Their approach differed from that developed by the likes of Robert Smithson, Walter de Maria or Michael Heizer: the former is the result, consequence and, in a certain sense, the inheritance of the latter. It is now less a matter for the artist of today of measuring up to Mother Nature, in the conqueror’s posture adopted by the Land artists in their day, as it is of diving into mythology, entering a landscape that is perceived and/or experienced as an aesthetic production.
Hence Mélik Ohanian, by screening Peter Watkins’ Punishment Park on the locations of his own shoot, suggests restoring to the territory what it has given to the collective imaginary.
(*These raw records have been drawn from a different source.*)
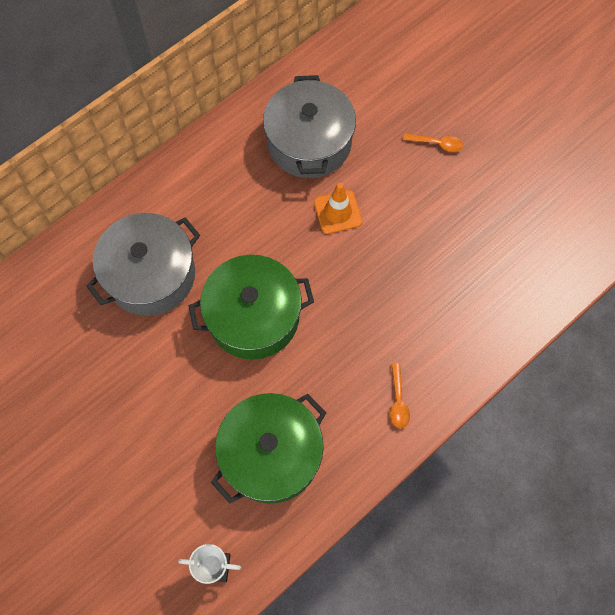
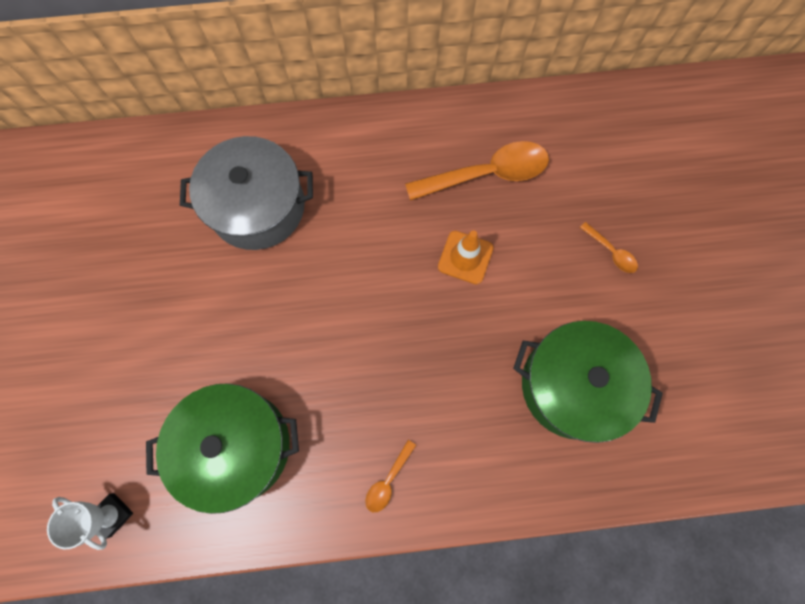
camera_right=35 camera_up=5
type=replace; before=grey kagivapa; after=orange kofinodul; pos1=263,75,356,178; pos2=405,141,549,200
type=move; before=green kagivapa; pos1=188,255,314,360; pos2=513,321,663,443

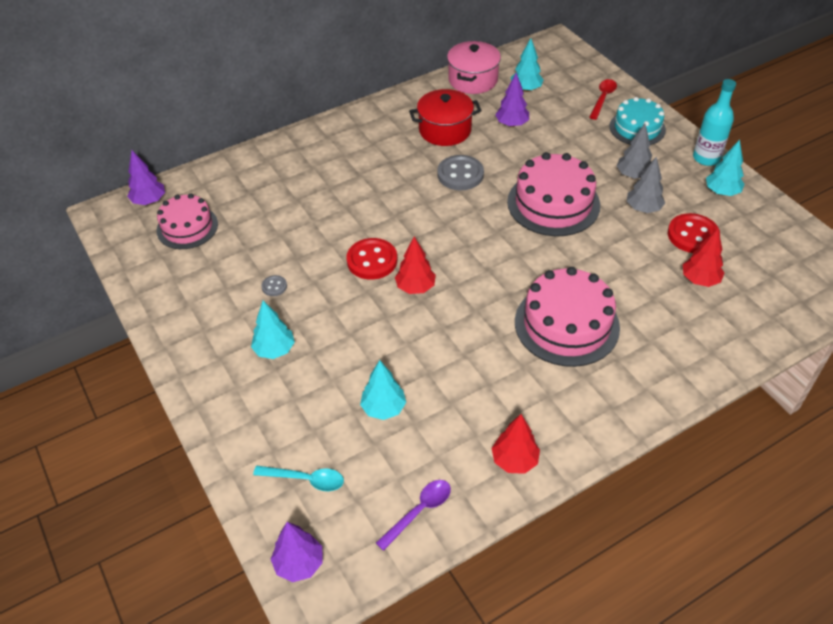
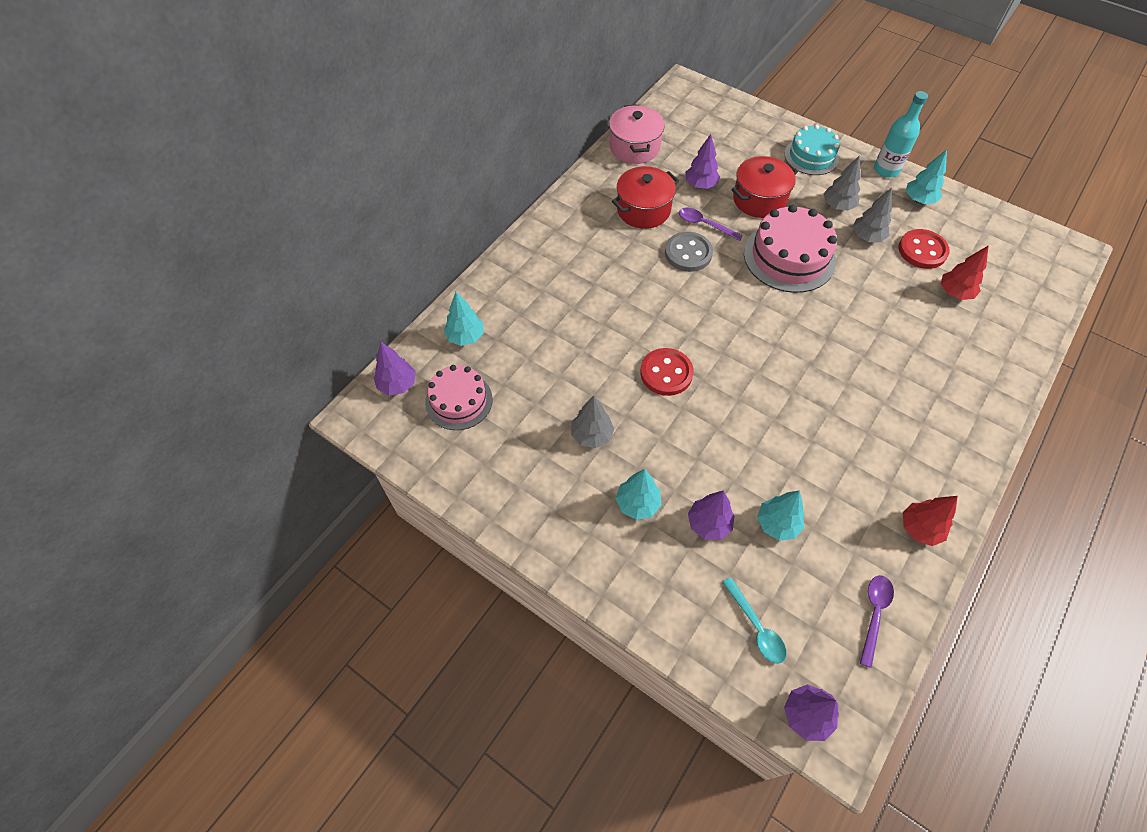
camera_right=-25 camera_up=10
type=move; before=turquoise lagarogen; pos1=511,38,544,92; pos2=444,292,484,346
type=delete; before=red kofinodul; pos1=589,79,617,120
type=delete; before=red lagarogen; pos1=395,237,436,294
type=delete; before=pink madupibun; pos1=515,267,620,367
type=replace; before=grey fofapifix; after=grey lagarogen; pos1=261,275,287,296; pos2=571,396,614,448
type=rotate; before=turquoise kofinodul; pos1=253,466,344,491; pos2=722,577,786,664; turn=75
type=insert; after=red kagivapa; pos2=731,156,798,218
type=insert; after=purple kofinodul; pos2=679,208,743,241
type=insert; after=purple lagarogen; pos2=688,490,735,540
Katrin Sigurdardottir borrows an emblematic 19th century photograph in order to seal off the access to a landscape that is nonetheless synonymous with infinity, and Geert Goiris relativizes the motorised exploits of the Bonneville Speed Week, previously immortalised by Richard Misrach, in calm comparison with Scandinavian landscapes. As for Wilfrid Almendra, he freezes the canons of modernist US architecture in unusual bas reliefs produced with recuperated materials, whereas the sculptures of Evariste Richer or Siobhán Hapaska enumerate visual references in order to set the scene entirely.
Active in the area, Vincent Lamouroux colonises the spaces of the West by shipping a geodesic form there that is literally sucked up by the landscape, while Andrea Zittel, the only local, devises her housing modules in their hostile climatic context. As for Aurélien Froment, he analyses the conditions of longevity of a commune experiment from the 1970s and Bernd Behr presents us with a fascinating and elliptic version of the remains of military testing zones. For Alain Bublex, Tacita Dean or Julien Discrit, this landscape is loaded with blockbuster referents from the beat generation or trance-like Hollywood fictions. It is revisited like a “scenic” horizon, that is, a place “for contemplation” through the car windscreen as you travel.
America deserta is well and truly a surface for projections to repeatedly feed into the myth, towards a romanticism of the landscape with newfound fundamentals. In this sense, certain artists will go as far as making do with Robert Smithson’s sacrosanct site/non-site, even if it means surpassing the strict topographical limits. Ettore Sottsa dreams of South California from the Iberian locations of spaghetti westerns, whereas Julien Berthier sizes up industrial constructions in Canada, which the likes of Lewis Baltz would certainly not have failed to inspect.
The exhibition AMERICA DESERTA is intended as a mirror of our phantasmagorical European projections, as expressed by artists who are basically continuing the enterprise of the pictorialist pioneers, armed with a contemplative post-modernity. Designed as an observation platform for these perspectives on landscape, in its scenography, AMERICA DESERTA plays on the rhetoric of the visual, and contextualises the works by presenting the vernacular experiences that predate them, whether it be the surpassing of the self advocated by the Burning Man Festival or the speed races of the Bonneville Salt Flats, or the futuristic fiction located around Area 51.